EXERCISES:
- a) In the text on anti-Sorosism, what do the authors argue anti-Sorosism is?
- b) Resume the text on anti-Sorosism, starting after its final sentence.

This chapter presents a Discourse-Historical Analysis (DHA) of the antisemitic conspiracy theory at the heart of ‘anti-Sorosism’. Anti-Sorosism is a term used to label the global campaign against George Soros, a Jewish US-American philanthropist of Hungarian origin, launched by extreme-right activists (see Wodak 2020a). We argue that anti-Sorosism is a modern synecdoche of the antisemitic ‘Jewish world conspiracy’. In addition to extreme-right individuals and organizations, several mainstream right-wing politicians have blamed George Soros for many complex global and local phenomena such as migration, the political decisions of the EU, the COVID pandemic, and so forth. Indeed, the Hungarian
prime minister Viktor Orbán has instrumentalized Soros time and again as a Feindbild [enemy image] when campaigning against the rules and regulations of the European Union as well as when justifying and legitimizing his restrictive immigration policies.

GIVEN INFORMATION:
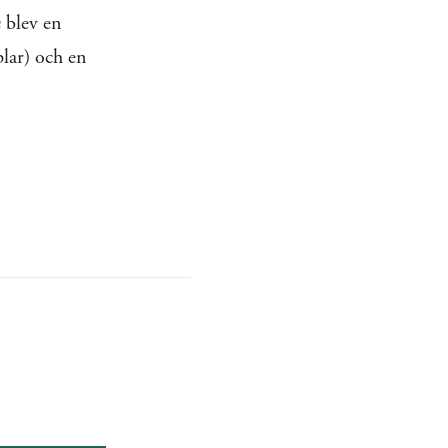
n
blev en
plar) och en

SOLVED TASKS:
- a) A modern synecdoche of the antisemitic 'Jewish world conspiracy'.

- b)
In this chapter, we will first briefly trace the origins of this archetypical conspiracy theory throughout the 19th and 20th centuries up to the present.
The chapter then turns to a case study examining posters produced by Hungary’s governing party Fidesz. Following a summary of the DHA and contextualization of the politics of Fidesz, and its leader Viktor Orbán, we then proceed to
the multimodal discourse analysis of a series of posters produced and displayed in Hungary. We conclude by arguing that conspiracy theories help to simplify complex issues and to provide clearly separated Manichean divisions of the ‘innocent’ and of those ‘to blame’.